Aragorn's hamstring comment was interesting because when I ventured into triathlon training some years back my quads were hammered and my squat suffered but my deadlift stayed the same - no real loss of strength in the deadlift. Upper body did just fine, as well, and I was even able to gain some upper body strength, which was great for the swim. I had a similar experience when I did a half-marathon two years ago - deadlift and upper body did fine, squat suffered. In your case, if you don't plan on increasing your running volume, your body will eventually adapt to running 20-30 miles a week and you might even see some squat improvement. Doing both is tough but doable.

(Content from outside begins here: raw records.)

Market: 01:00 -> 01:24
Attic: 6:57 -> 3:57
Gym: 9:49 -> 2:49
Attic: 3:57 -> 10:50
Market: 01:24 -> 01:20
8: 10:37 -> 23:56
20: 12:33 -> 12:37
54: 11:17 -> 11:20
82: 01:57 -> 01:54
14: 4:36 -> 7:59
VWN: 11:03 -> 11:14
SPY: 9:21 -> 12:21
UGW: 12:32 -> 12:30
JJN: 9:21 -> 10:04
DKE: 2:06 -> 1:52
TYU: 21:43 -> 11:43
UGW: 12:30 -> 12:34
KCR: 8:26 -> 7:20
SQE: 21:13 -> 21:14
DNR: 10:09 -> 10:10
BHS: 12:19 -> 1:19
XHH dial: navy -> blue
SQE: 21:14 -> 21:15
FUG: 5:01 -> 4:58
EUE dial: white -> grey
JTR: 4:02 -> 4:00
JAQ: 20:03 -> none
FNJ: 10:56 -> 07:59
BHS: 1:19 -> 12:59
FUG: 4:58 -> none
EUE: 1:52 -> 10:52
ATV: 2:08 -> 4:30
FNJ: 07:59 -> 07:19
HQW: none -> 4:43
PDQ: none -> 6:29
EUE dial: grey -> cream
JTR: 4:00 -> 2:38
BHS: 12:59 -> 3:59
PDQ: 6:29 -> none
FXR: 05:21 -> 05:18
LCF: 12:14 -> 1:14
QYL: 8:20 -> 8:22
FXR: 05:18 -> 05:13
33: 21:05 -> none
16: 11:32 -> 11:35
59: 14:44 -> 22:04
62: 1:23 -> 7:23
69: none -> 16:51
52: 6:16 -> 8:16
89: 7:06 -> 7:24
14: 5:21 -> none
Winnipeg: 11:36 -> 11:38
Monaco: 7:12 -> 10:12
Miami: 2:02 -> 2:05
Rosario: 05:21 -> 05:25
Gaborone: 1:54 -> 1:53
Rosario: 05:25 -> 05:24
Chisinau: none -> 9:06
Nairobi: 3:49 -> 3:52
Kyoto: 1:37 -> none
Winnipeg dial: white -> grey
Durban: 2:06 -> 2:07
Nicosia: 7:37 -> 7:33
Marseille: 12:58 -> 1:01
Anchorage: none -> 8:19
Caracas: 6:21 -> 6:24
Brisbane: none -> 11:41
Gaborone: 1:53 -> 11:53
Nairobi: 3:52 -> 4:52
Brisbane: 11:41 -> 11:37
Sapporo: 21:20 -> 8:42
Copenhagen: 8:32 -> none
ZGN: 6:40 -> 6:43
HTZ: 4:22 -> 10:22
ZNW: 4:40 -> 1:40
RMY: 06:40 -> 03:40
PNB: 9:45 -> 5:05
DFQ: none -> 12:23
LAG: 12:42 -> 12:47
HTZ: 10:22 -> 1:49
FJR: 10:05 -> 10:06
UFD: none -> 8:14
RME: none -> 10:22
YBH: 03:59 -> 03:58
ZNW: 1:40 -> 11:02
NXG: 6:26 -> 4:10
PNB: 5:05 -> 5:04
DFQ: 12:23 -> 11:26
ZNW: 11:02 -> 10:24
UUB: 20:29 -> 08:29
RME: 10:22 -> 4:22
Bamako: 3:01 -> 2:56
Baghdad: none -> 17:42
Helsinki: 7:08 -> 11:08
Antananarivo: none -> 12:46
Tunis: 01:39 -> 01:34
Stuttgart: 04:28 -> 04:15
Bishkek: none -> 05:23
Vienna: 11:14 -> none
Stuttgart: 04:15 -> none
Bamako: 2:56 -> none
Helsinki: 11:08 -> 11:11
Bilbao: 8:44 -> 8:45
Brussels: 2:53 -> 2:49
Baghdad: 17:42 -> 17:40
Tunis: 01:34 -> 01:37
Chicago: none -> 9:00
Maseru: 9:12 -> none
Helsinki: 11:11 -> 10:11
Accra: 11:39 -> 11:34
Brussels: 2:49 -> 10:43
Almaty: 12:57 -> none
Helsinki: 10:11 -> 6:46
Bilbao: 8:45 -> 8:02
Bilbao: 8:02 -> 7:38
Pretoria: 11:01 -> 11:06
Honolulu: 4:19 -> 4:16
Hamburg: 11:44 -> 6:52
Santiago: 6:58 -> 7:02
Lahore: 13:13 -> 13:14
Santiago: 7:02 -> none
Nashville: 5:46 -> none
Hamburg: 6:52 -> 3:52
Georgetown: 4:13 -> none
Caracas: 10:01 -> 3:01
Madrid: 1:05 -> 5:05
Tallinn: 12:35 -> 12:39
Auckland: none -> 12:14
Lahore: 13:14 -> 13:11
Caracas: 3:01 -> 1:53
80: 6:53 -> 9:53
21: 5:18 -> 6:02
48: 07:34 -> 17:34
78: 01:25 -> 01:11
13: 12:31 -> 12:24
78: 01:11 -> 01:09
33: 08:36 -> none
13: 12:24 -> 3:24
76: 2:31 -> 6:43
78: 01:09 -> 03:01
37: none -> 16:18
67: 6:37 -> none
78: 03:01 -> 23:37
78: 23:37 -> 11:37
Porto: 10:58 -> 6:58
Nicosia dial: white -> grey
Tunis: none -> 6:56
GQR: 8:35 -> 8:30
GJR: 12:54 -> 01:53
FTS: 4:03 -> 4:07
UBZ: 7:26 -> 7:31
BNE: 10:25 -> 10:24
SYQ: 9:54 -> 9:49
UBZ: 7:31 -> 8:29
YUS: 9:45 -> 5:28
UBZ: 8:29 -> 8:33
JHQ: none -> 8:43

When I did endurance stuff I also did a lot of "cardio strength" training in the form of barbell complexes and kettlebell work. It's a compromise - cardio strength training will let you keep some strength and also provide some improvement in your endurance. I've been challenged to do an Olympic distance triathlon this summer so I'll be doing more of this type of work. I've also recently incorporated sled dragging into my routine and I really enjoy it.
It's worth it to me to do some endurance events. I don't see the point of having lots of muscle mass if I can't climb a flight of stairs without getting winded. Feel free to PM me and we can share stories, good or bad.
I'm an applied Exercise & Sport Science major, this is right up my alley....
By running that great of volume while lifting you're severely inhibiting you're muscle/strength gaining capacity. You're working two different body systems that typically work separately & even against each other in some cases. By training aerobically (running) you're severely inhibiting you're anaerobic system, however, anaerobic exercise does increase you're aerobic capacity. If you want to build muscle, stop running. If you want to improve you're running, keep lifting. It's that simple.
The only reason to run would be to get the lactic acid out of your muscles on your "off days." But at most it would only take one or two miles to do that, anything above that is detrimental to you're anaerobic goals.
Either stop running & gain muscle or tweak your lifting program to support your running goals, that's about it.
Elite level decathletes run 40-50km weekly mileage (most of it very fast) and are still able to put up 500# squats, 300# cleans, and 15m shot puts. Some beyond that.
The body systems don't work against each other. The reason it's hard to do both is because you need to be put in the time and effort to train both, and you need to have superior recovery ability so that you can recover from both.
Anaerobic exercise does not increase aerobic capacity. That's just silly. Anaerobic training can help in aerobic sports, but that's different.
Lactic acid is removed from the body almost immediately after exercise. It's not in the muscles on off days, so there is no reason for that.